Прохор вырвался, шагнул, сжимая кулаки, к поднявшейся жене, но вновь был схвачен дьяконом.
– Опомнись, Прохоре!.. Что ты наделал?!
– Прочь, дурак!! – И в спину уходящей Нине: – Тварь!.. Змея!.. Разорительница!.. Сумасшедшая... Я тебя в монастырь, в желтый дом!
Нина удалялась с хриплыми рыданиями, запрокинув голову, обхватив затылок закинутыми нежными руками.
Прохор вновь рванулся из лап дьякона и с силой ударил его по виску наотмашь. У Ферапонта загудело в ушах.
– Бей, бей, варнак! Когда-нибудь и я тебя ударю... А уж ударю... – Дьякон сгреб хозяина за обе руки и так больно стиснул, что у Прохора затрещали кости.
Враждебно глядя в глаза его, дьякон басил:
– Рук марать не хочу. А ежели ударю, так не по-твоему ударю. И нос твой в затылок вылетит. Вот, друже Прохоре. Вот.

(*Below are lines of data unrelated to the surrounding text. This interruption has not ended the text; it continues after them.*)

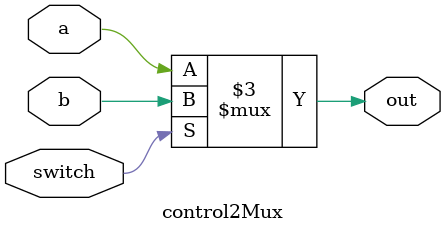
<source format=v>
module control2Mux (
	input wire a,
	input wire b,
	input wire switch,
	
	output reg out);
	
	always begin
		if (switch) out = b;
		else out = a;
	end
endmodule

</source>
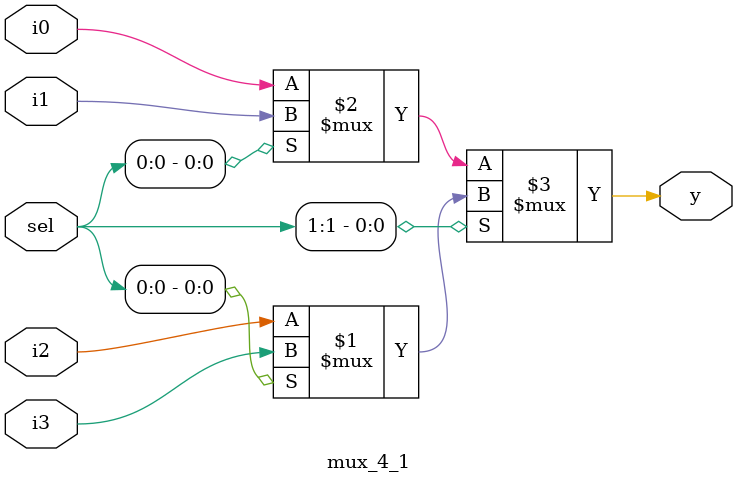
<source format=v>
module mux_4_1 (
  input  [1:0] sel,
  input  i0, i1, i2, i3,
  output y);
  assign y = sel[1] ? (sel[0] ? i3 : i2) :(sel[0] ? i1 : i0);
endmodule





















</source>
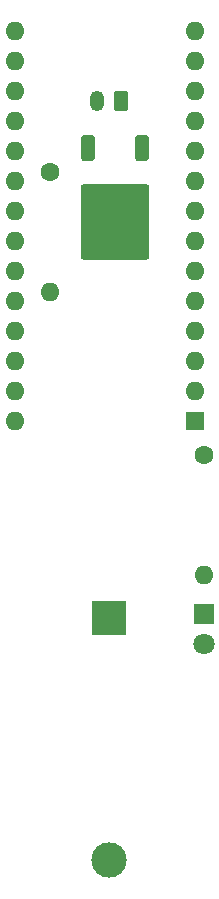
<source format=gbr>
%TF.GenerationSoftware,KiCad,Pcbnew,7.0.8*%
%TF.CreationDate,2023-10-17T23:29:07+09:00*%
%TF.ProjectId,radicon-client,72616469-636f-46e2-9d63-6c69656e742e,rev?*%
%TF.SameCoordinates,Original*%
%TF.FileFunction,Soldermask,Top*%
%TF.FilePolarity,Negative*%
%FSLAX46Y46*%
G04 Gerber Fmt 4.6, Leading zero omitted, Abs format (unit mm)*
G04 Created by KiCad (PCBNEW 7.0.8) date 2023-10-17 23:29:07*
%MOMM*%
%LPD*%
G01*
G04 APERTURE LIST*
G04 Aperture macros list*
%AMRoundRect*
0 Rectangle with rounded corners*
0 $1 Rounding radius*
0 $2 $3 $4 $5 $6 $7 $8 $9 X,Y pos of 4 corners*
0 Add a 4 corners polygon primitive as box body*
4,1,4,$2,$3,$4,$5,$6,$7,$8,$9,$2,$3,0*
0 Add four circle primitives for the rounded corners*
1,1,$1+$1,$2,$3*
1,1,$1+$1,$4,$5*
1,1,$1+$1,$6,$7*
1,1,$1+$1,$8,$9*
0 Add four rect primitives between the rounded corners*
20,1,$1+$1,$2,$3,$4,$5,0*
20,1,$1+$1,$4,$5,$6,$7,0*
20,1,$1+$1,$6,$7,$8,$9,0*
20,1,$1+$1,$8,$9,$2,$3,0*%
G04 Aperture macros list end*
%ADD10C,1.600000*%
%ADD11O,1.600000X1.600000*%
%ADD12R,1.800000X1.800000*%
%ADD13C,1.800000*%
%ADD14RoundRect,0.250000X-0.350000X0.850000X-0.350000X-0.850000X0.350000X-0.850000X0.350000X0.850000X0*%
%ADD15RoundRect,0.249997X-2.650003X2.950003X-2.650003X-2.950003X2.650003X-2.950003X2.650003X2.950003X0*%
%ADD16RoundRect,0.250000X0.350000X0.625000X-0.350000X0.625000X-0.350000X-0.625000X0.350000X-0.625000X0*%
%ADD17O,1.200000X1.750000*%
%ADD18R,3.000000X3.000000*%
%ADD19C,3.000000*%
%ADD20R,1.600000X1.600000*%
G04 APERTURE END LIST*
D10*
%TO.C,R2*%
X152000000Y-100920000D03*
D11*
X152000000Y-111080000D03*
%TD*%
D12*
%TO.C,D1*%
X152000000Y-114460000D03*
D13*
X152000000Y-117000000D03*
%TD*%
D14*
%TO.C,Q1*%
X146805000Y-74960000D03*
D15*
X144525000Y-81260000D03*
D14*
X142245000Y-74960000D03*
%TD*%
D16*
%TO.C,J1*%
X145000000Y-70950000D03*
D17*
X143000000Y-70950000D03*
%TD*%
D18*
%TO.C,BT1*%
X144000000Y-114750000D03*
D19*
X144000000Y-135240000D03*
%TD*%
D10*
%TO.C,R1*%
X139000000Y-76960000D03*
D11*
X139000000Y-87120000D03*
%TD*%
D20*
%TO.C,U1*%
X151240000Y-98080000D03*
D11*
X151240000Y-95540000D03*
X151240000Y-93000000D03*
X151240000Y-90460000D03*
X151240000Y-87920000D03*
X151240000Y-85380000D03*
X151240000Y-82840000D03*
X151240000Y-80300000D03*
X151240000Y-77760000D03*
X151240000Y-75220000D03*
X151240000Y-72680000D03*
X151240000Y-70140000D03*
X151240000Y-67600000D03*
X151240000Y-65060000D03*
X136000000Y-65060000D03*
X136000000Y-67600000D03*
X136000000Y-70140000D03*
X136000000Y-72680000D03*
X136000000Y-75220000D03*
X136000000Y-77760000D03*
X136000000Y-80300000D03*
X136000000Y-82840000D03*
X136000000Y-85380000D03*
X136000000Y-87920000D03*
X136000000Y-90460000D03*
X136000000Y-93000000D03*
X136000000Y-95540000D03*
X136000000Y-98080000D03*
%TD*%
M02*

</source>
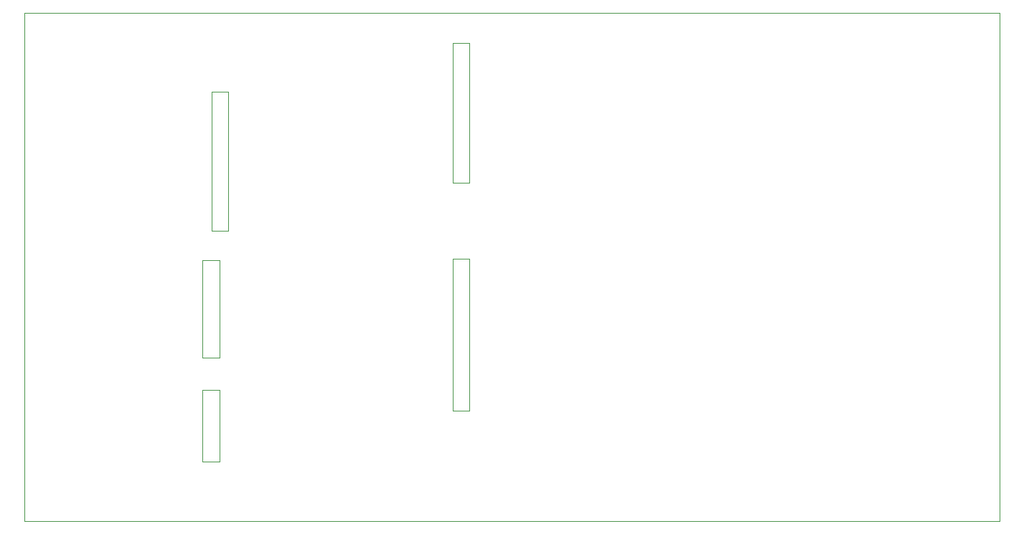
<source format=gbr>
%TF.GenerationSoftware,KiCad,Pcbnew,9.0.2*%
%TF.CreationDate,2025-08-11T16:15:30+08:00*%
%TF.ProjectId,tsal_g_v4.zip,7473616c-5f67-45f7-9634-2e7a69702e6b,rev?*%
%TF.SameCoordinates,Original*%
%TF.FileFunction,Profile,NP*%
%FSLAX46Y46*%
G04 Gerber Fmt 4.6, Leading zero omitted, Abs format (unit mm)*
G04 Created by KiCad (PCBNEW 9.0.2) date 2025-08-11 16:15:30*
%MOMM*%
%LPD*%
G01*
G04 APERTURE LIST*
%TA.AperFunction,Profile*%
%ADD10C,0.050000*%
%TD*%
G04 APERTURE END LIST*
D10*
X107000000Y-56500000D02*
X109000000Y-56500000D01*
X109000000Y-73000000D01*
X107000000Y-73000000D01*
X107000000Y-56500000D01*
X77500000Y-82200000D02*
X79500000Y-82200000D01*
X79500000Y-93700000D01*
X77500000Y-93700000D01*
X77500000Y-82200000D01*
X77500000Y-97500000D02*
X79500000Y-97500000D01*
X79500000Y-106000000D01*
X77500000Y-106000000D01*
X77500000Y-97500000D01*
X107000000Y-82000000D02*
X109000000Y-82000000D01*
X109000000Y-100000000D01*
X107000000Y-100000000D01*
X107000000Y-82000000D01*
X78550000Y-62250000D02*
X80550000Y-62250000D01*
X80550000Y-78675000D01*
X78550000Y-78675000D01*
X78550000Y-62250000D01*
X56500000Y-53000000D02*
X171500000Y-53000000D01*
X171500000Y-113000000D01*
X56500000Y-113000000D01*
X56500000Y-53000000D01*
M02*

</source>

Дьякон разжал свои клещи-руки и заслонил собой дорогу к Нине Яковлевне. Прохор стоял в той самой позе, в какой был схвачен, и пошевеливал согнутыми в локтях руками, как бы пробуя, целы ли кости. Дьякон Ферапонт достал из широких карманов три бутылки водки:
– Вот, врач Рецептус веселых капель тебе прислал.

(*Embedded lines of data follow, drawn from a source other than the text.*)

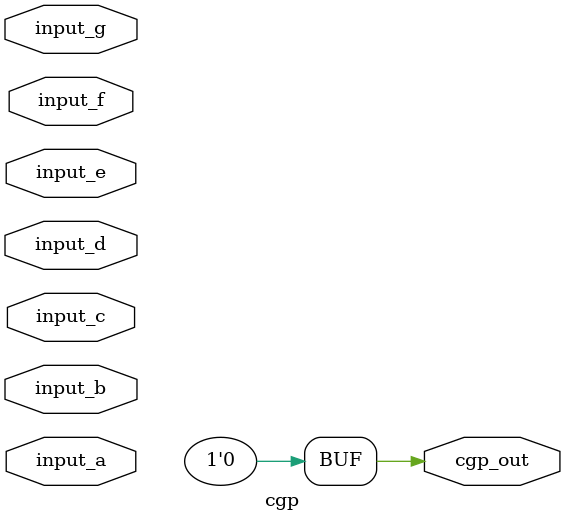
<source format=v>
module cgp(input [1:0] input_a, input [1:0] input_b, input [1:0] input_c, input [1:0] input_d, input [1:0] input_e, input [1:0] input_f, input [1:0] input_g, output [0:0] cgp_out);
  wire cgp_core_016;
  wire cgp_core_017;
  wire cgp_core_018;
  wire cgp_core_022;
  wire cgp_core_023;
  wire cgp_core_024;
  wire cgp_core_027;
  wire cgp_core_028;
  wire cgp_core_030;
  wire cgp_core_031;
  wire cgp_core_032;
  wire cgp_core_033;
  wire cgp_core_035;
  wire cgp_core_036;
  wire cgp_core_037;
  wire cgp_core_038;
  wire cgp_core_039;
  wire cgp_core_041_not;
  wire cgp_core_042;
  wire cgp_core_043;
  wire cgp_core_045;
  wire cgp_core_047;
  wire cgp_core_049;
  wire cgp_core_050_not;
  wire cgp_core_051;
  wire cgp_core_052;
  wire cgp_core_053;
  wire cgp_core_056;
  wire cgp_core_058;
  wire cgp_core_059;
  wire cgp_core_060;
  wire cgp_core_061;
  wire cgp_core_062;
  wire cgp_core_063;
  wire cgp_core_065;
  wire cgp_core_066;
  wire cgp_core_070;
  wire cgp_core_072;
  wire cgp_core_073;
  wire cgp_core_074;
  wire cgp_core_075;
  wire cgp_core_077;

  assign cgp_core_016 = input_c[1] & input_e[0];
  assign cgp_core_017 = input_c[0] & input_f[1];
  assign cgp_core_018 = input_a[0] ^ input_g[0];
  assign cgp_core_022 = input_e[0] | input_c[0];
  assign cgp_core_023 = input_a[0] & input_f[1];
  assign cgp_core_024 = input_c[1] ^ cgp_core_016;
  assign cgp_core_027 = input_g[0] ^ cgp_core_024;
  assign cgp_core_028 = input_g[0] ^ input_e[1];
  assign cgp_core_030 = input_a[0] | input_a[1];
  assign cgp_core_031 = ~(input_b[1] & input_d[0]);
  assign cgp_core_032 = input_a[1] ^ input_d[0];
  assign cgp_core_033 = ~input_a[1];
  assign cgp_core_035 = ~(input_b[1] ^ input_d[1]);
  assign cgp_core_036 = ~(input_d[1] ^ cgp_core_033);
  assign cgp_core_037 = input_d[1] & cgp_core_033;
  assign cgp_core_038 = input_c[0] ^ input_f[0];
  assign cgp_core_039 = ~(input_e[0] & input_g[1]);
  assign cgp_core_041_not = ~input_f[0];
  assign cgp_core_042 = ~(input_f[1] ^ input_d[0]);
  assign cgp_core_043 = input_b[0] ^ input_g[0];
  assign cgp_core_045 = input_f[0] | input_g[1];
  assign cgp_core_047 = cgp_core_032 & input_c[0];
  assign cgp_core_049 = ~(input_a[0] | cgp_core_043);
  assign cgp_core_050_not = ~input_d[1];
  assign cgp_core_051 = ~input_g[1];
  assign cgp_core_052 = input_d[1] | input_g[0];
  assign cgp_core_053 = input_b[0] ^ input_b[1];
  assign cgp_core_056 = cgp_core_053 & input_a[1];
  assign cgp_core_058 = ~input_g[1];
  assign cgp_core_059 = ~(input_d[0] & input_g[1]);
  assign cgp_core_060 = ~(input_e[1] ^ input_b[0]);
  assign cgp_core_061 = ~input_e[0];
  assign cgp_core_062 = ~(input_c[1] & cgp_core_061);
  assign cgp_core_063 = cgp_core_062 & cgp_core_060;
  assign cgp_core_065 = ~(input_c[1] & cgp_core_060);
  assign cgp_core_066 = input_f[1] ^ input_c[1];
  assign cgp_core_070 = input_f[0] & input_d[0];
  assign cgp_core_072 = cgp_core_023 & input_g[1];
  assign cgp_core_073 = input_e[1] ^ cgp_core_070;
  assign cgp_core_074 = ~(cgp_core_023 ^ cgp_core_039);
  assign cgp_core_075 = input_c[0] | cgp_core_070;
  assign cgp_core_077 = cgp_core_059 | cgp_core_075;

  assign cgp_out[0] = 1'b0;
endmodule
</source>
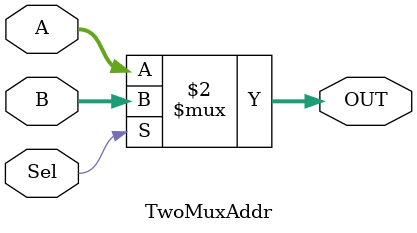
<source format=v>
module TwoMuxAddr(A,B,Sel,OUT);
input [5:0]A, B;
input Sel;
output [5:0]OUT;

assign OUT = !Sel ? A : B;
endmodule


</source>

– Идем, идем! – изменившимся, жадным голосом нервно воскликнул Прохор. – Черт, скандал какой!.. Что она со мной делает!..
И, обхватив друг друга за плечи, как два влюбленных, они направились в кабинет, пошатываясь от неостывшего возбуждения. Широкая спина дьякона резко передергивалась, точно ее грызли блохи, а глаза, недружелюбно косившие на Прохора, горели какой-то жестокой решимостью. «Я тебе покажу, как женщин бить. Я тебя в ум введу, дурак полоумный», – злобно думал дьякон.

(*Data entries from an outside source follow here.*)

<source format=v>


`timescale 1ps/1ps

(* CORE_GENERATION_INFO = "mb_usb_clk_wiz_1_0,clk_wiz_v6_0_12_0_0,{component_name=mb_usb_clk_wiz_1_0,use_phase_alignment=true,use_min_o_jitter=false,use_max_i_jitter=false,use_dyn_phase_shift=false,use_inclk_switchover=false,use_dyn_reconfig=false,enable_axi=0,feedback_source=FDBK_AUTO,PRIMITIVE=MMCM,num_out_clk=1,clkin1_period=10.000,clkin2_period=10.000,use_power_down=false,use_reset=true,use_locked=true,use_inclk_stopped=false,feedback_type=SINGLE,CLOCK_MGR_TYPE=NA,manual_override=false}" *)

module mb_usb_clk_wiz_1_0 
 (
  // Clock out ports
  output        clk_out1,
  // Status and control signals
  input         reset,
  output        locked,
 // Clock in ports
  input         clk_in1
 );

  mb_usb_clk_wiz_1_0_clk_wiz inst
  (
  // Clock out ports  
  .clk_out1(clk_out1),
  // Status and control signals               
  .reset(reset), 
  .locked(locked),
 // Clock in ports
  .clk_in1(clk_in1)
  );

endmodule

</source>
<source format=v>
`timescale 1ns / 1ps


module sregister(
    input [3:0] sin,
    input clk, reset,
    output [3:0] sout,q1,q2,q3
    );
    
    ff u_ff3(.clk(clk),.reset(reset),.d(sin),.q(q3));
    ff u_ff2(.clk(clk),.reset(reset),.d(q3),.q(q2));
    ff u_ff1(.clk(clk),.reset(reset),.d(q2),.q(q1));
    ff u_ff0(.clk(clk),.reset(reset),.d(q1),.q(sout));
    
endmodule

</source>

До глубины обиженная Нина, вволю поплакав в своей уединенной спальне, решила призвать в свидетели своего несчастья священника и с еще пылающей щекой направилась в комнату отца Александра. Оседлав нос очками, батюшка в согбенной позе дописывал тезисы очередной проповеди. В синей скуфейке с золотым крестом на груди он приподнялся навстречу Нине.